Scholars to be scholars must exist in academies, in collaboration (no one scholar can know all), so that each with breadth of knowledge, but trained as well in numerous languages, disciplines, and interests, can contribute to the building up of the Church. My hope is that we can produce scholars, and many of them, that will then be ready to teach our youth, equipping them for the intellectual tasks ahead (such as the necessary catechizing of their own children), and equipping all the faithful to every good work. This demands that we do our homework, never be satisfied with trite and easy answers, avoid self-appointed know-nothings who feign knowledge they don’t have, and practice the humility necessary to fill in our own lapses by those who can help us.

 

2 comments:

  1. Very well put. This reminds me of my own experience while studying history up to the graduate level. My university had a scattered few introductory courses on particular topics but for the most part taught specialized courses. I often had to jump in the deep end and swim around until I had enough of a grasp of the background I could follow along (especially the case with medieval history). In the end, I don’t believe I even became an “expert” in any topic because I just got those specialized snippets of various periods of history. Rather, I view my education in a more technical sense: I became quite skilled in research and writing according to the historical method. I still carry on an intensive intellectual life but it’s for the sake of personal writing projects rather than classroom teaching (as I’ve always been a lousy public speaker).
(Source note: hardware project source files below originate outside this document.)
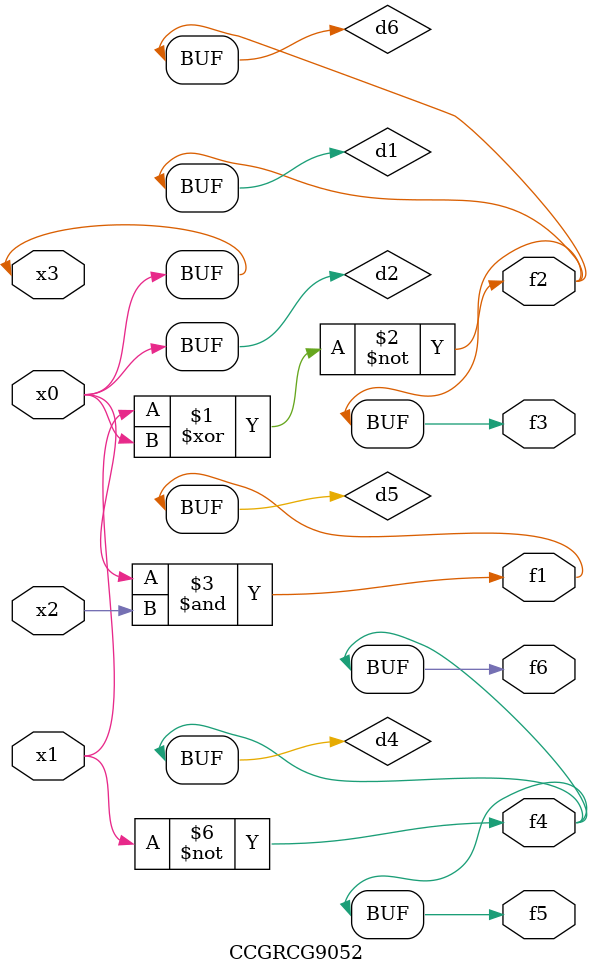
<source format=v>
module CCGRCG9052(
	input x0, x1, x2, x3,
	output f1, f2, f3, f4, f5, f6
);

	wire d1, d2, d3, d4, d5, d6;

	xnor (d1, x1, x3);
	buf (d2, x0, x3);
	nand (d3, x0, x2);
	not (d4, x1);
	nand (d5, d3);
	or (d6, d1);
	assign f1 = d5;
	assign f2 = d6;
	assign f3 = d6;
	assign f4 = d4;
	assign f5 = d4;
	assign f6 = d4;
endmodule

</source>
    That being said, I did teach basic English in Asia for six years and this also reminds me a bit of the difference between students there and students in America. In Asia there is intense focus on STEM subjects and the arts and social studies take a back seat. Indeed, I found students had a very underdeveloped interest in art and social issues. In contrast, American students are–or at least used to be–given a much more well-rounded education that doesn’t seem to stress any particular subject over another. The key difference to me seems to be that Asian students learn subjects that will benefit collective enterprises (particularly corporate and governmental institutions) while American students are given opportunities for individual exploration and social life. Which is better, I don’t know, but highly specialized focus seems to carry an agenda with it that can be exploited while the “well-rounded” broad focus provides a solid foundation that lends itself towards greater adaptability/flexibility. I see this as having little difference with what you described as occurring between the two “faculty poles” at the university level.